Sentencing hearing begins for Alberta father convicted in death of infant son

·4 min read
Ares Starrett was killed by his father Damien Starrett in Fort Saskatchewan in November 2019. (Justice for Ares/Facebook - image credit)
Ares Starrett was killed by his father Damien Starrett in Fort Saskatchewan in November 2019. (Justice for Ares/Facebook - image credit)

Warning: This story contains graphic details that may disturb some readers.

A Fort Saskatchewan, Alta., man convicted of manslaughter in the death of his year-old son bowed his head in the prisoner's box Monday at the start of his sentencing hearing.

At times, Damien Starrett appeared to wipe away tears in the Edmonton courtroom as he listened to victim impact statements from family members.

In June, Starrett was found guilty of manslaughter in the November 2019 death of his son Ares Starrett.

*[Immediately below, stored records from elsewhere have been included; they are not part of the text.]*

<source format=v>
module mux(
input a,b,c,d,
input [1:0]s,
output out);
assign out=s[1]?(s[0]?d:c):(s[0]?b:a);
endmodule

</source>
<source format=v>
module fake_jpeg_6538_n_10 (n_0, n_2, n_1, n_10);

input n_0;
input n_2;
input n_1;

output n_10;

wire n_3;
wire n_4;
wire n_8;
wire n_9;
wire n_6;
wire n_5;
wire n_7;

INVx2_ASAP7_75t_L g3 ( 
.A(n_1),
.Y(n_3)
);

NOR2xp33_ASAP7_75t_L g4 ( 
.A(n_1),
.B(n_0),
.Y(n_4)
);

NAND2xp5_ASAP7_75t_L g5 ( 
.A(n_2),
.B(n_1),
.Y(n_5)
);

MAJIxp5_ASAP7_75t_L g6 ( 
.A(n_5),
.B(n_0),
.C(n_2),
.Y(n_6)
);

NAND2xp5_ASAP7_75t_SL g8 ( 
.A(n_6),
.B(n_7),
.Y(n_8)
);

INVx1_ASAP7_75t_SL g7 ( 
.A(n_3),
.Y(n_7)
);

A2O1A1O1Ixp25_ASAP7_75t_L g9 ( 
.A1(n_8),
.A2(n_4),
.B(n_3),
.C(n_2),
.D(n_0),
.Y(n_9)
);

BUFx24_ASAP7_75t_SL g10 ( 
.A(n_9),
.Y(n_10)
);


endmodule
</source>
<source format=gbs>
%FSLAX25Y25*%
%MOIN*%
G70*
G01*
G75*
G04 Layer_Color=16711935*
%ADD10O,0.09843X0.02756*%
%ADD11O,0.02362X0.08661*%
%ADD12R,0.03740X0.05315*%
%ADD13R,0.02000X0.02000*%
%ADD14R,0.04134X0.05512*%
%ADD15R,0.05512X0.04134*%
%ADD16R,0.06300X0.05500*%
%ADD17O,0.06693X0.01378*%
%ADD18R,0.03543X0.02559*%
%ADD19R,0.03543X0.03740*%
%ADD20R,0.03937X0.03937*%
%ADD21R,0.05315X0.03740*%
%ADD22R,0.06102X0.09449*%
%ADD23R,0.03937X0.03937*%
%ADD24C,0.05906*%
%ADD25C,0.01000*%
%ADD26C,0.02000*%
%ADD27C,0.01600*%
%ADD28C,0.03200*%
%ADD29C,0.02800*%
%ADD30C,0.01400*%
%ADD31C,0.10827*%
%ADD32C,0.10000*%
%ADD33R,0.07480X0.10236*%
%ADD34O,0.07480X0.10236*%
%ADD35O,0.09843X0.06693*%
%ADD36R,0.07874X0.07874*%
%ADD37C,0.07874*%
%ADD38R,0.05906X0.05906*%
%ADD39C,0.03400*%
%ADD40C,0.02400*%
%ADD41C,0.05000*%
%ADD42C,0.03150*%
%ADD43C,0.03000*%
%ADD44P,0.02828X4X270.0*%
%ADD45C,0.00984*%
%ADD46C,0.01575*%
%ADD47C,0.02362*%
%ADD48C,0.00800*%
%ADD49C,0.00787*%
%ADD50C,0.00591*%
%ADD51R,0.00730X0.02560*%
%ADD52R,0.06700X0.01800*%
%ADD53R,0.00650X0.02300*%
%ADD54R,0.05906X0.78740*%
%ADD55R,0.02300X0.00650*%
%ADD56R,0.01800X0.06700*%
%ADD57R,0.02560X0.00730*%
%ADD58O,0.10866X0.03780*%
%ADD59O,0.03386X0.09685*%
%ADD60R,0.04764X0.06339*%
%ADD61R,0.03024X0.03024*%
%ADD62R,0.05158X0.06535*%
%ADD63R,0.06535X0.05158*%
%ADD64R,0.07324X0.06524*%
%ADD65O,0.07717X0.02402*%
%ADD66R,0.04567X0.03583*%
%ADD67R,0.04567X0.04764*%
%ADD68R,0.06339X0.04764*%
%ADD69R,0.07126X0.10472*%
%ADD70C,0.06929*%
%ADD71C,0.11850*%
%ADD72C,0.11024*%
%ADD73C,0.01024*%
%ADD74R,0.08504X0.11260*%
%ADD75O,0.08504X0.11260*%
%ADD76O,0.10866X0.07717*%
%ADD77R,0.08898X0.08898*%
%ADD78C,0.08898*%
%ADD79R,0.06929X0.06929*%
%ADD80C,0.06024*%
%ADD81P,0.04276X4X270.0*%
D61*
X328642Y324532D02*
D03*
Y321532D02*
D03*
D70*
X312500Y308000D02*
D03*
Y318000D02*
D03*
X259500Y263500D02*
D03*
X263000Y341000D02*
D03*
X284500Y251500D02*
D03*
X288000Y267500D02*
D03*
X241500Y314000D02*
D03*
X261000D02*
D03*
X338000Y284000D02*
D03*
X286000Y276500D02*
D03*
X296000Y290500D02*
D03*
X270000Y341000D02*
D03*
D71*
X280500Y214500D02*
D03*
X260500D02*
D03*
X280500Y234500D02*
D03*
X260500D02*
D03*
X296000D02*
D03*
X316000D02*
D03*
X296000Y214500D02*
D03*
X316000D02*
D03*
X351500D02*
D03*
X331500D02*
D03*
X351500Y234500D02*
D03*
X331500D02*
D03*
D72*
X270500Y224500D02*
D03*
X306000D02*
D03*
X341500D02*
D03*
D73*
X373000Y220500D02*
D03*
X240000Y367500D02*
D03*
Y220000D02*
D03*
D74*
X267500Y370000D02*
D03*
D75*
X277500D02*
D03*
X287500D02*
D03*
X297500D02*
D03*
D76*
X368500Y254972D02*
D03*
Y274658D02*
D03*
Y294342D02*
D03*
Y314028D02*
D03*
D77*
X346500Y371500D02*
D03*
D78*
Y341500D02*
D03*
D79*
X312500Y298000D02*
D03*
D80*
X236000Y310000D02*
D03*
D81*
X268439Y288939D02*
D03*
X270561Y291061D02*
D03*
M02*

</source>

He was also convicted of assault in an attack on his five-year-old daughter.

Ares died of blunt-force trauma to his head after his father punched, kicked and stomped on his head as his terrified sister looked on.

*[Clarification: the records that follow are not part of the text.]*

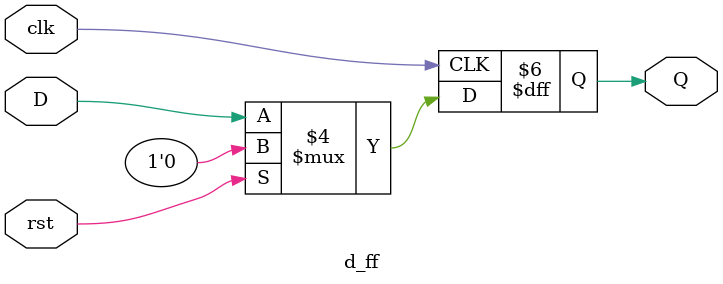
<source format=v>
`timescale 1ns / 1ps



module d_ff(D,clk,rst,Q);
input D,clk,rst;
output reg Q;
always @(posedge clk)
begin
if (rst==1)
    Q<=0;
else
    Q<=D;
end
endmodule


</source>
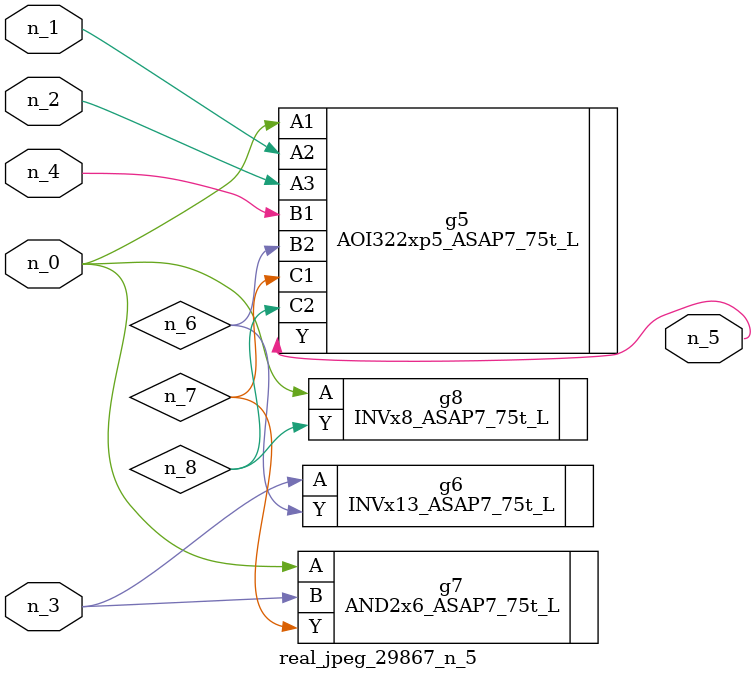
<source format=v>
module real_jpeg_29867_n_5 (n_4, n_0, n_1, n_2, n_3, n_5);

input n_4;
input n_0;
input n_1;
input n_2;
input n_3;

output n_5;

wire n_8;
wire n_6;
wire n_7;

AOI322xp5_ASAP7_75t_L g5 ( 
.A1(n_0),
.A2(n_1),
.A3(n_2),
.B1(n_4),
.B2(n_6),
.C1(n_7),
.C2(n_8),
.Y(n_5)
);

AND2x6_ASAP7_75t_L g7 ( 
.A(n_0),
.B(n_3),
.Y(n_7)
);

INVx8_ASAP7_75t_L g8 ( 
.A(n_0),
.Y(n_8)
);

INVx13_ASAP7_75t_L g6 ( 
.A(n_3),
.Y(n_6)
);


endmodule
</source>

Starrett, 33, was originally charged with second-degree murder. But after all the evidence was in, the Crown conceded there was no proof beyond a reasonable doubt that he had the necessary criminal intent.

The sentencing hearing began Monday in Court of Queen's Bench.

Starrett's former partner walked to the witness stand clutching a teddy bear and a package of tissues. Then she began to speak of the pain her family has endured for the past three years.

Travis McEwan/CBC
Travis McEwan/CBC

CBC is not identifying the mother in order to protect her surviving daughter's identity.

"It's hard to think about my son at times as it hurts too much," the mother said.

"Some days I can't even look at [a] picture of Ares as it's hard to get the final image of him before the ambulance took him away out of my head."

The mother said she held her baby one last time before she placed his tiny body into a casket. But the memory haunts her because she thought she kept seeing Ares breathe.

The mother said she is coping with PTSD and hearing a baby cry is enough to make her panic.

As part of her victim impact statement, the mother wrote a letter to her late son.

"I'm so sorry I wasn't there to protect you. You must have been so scared," she wrote.

"I hope you didn't feel any pain in your last moments. Though I don't believe that is true. Not after the way your little body looked, but it's much easier to hope differently."

The mother also talked about the challenge of raising her daughter, who is now afraid of men and hides in the closet when she's scared.

"Your sister loves you so much," the mother said in the letter to her late son. "She says she wants to tell her friends she has a brother, but then she will also have to tell them you died."

Court exhibit
Court exhibit

The victim's grandfather said that he talks to a photo of his late grandson every day.

"It was a brutal murder that's still hard to wrap my head around," the grandfather wrote in his victim impact statement.

"I have a lot of anger towards that man and what he did to my family."

None of the family members named the accused.

"The offender's name will forever be forgotten and Ares's legacy will always live on," the victim's aunt said.

'The most traumatic event'

Starrett, who had been on house arrest while out on bail, was taken back into custody in late June after he was convicted.

Before he was granted house arrest, he had spent nine months behind bars at the Edmonton Remand Centre.

Starrett's lawyer, Rory Ziv, told the court he plans to present evidence about the allegedly cruel and unusual treatment his client was subjected to while in custody.

On Wednesday, Ziv intends to present an application for a stay of Starrett's conviction.

Damien Starrett/Facebook
Damien Starrett/Facebook

In a Gladue report that was entered as an exhibit, the author notes that feces were thrown into Starrett's cell on the second day he was in custody in November 2019.

"He says he called the guards from his cell and was laughed at," the report states.

"Damien advises he was in his cell for approximately 30 minutes when he began to cut his wrists and tried to hang himself."

Gladue reports explain an Indigenous offender's family and community history to the judge who is deciding on the sentence.

Starrett told the Gladue report author that the death of his son was "the most traumatic event" of his life.

He also complained about three months of "constant harassment and torment by a vigilante group who camped outside their home" in Fort Saskatchewan when he was released on house arrest.

The report author interviewed Starrett's 75-year-old grandfather who said, "Damien does not believe he killed his son Ares."

Starrett was living with his grandparents when he was granted bail. He told the author of the Gladue report that he plans to return to living with his grandfather in Fort Saskatchewan after he has served his sentence.

"Damien indicates when he has been vindicated for his offence, he will be able to grieve the loss of his son and address everything he has been through," the author noted.

The sentencing hearing resumes Wednesday.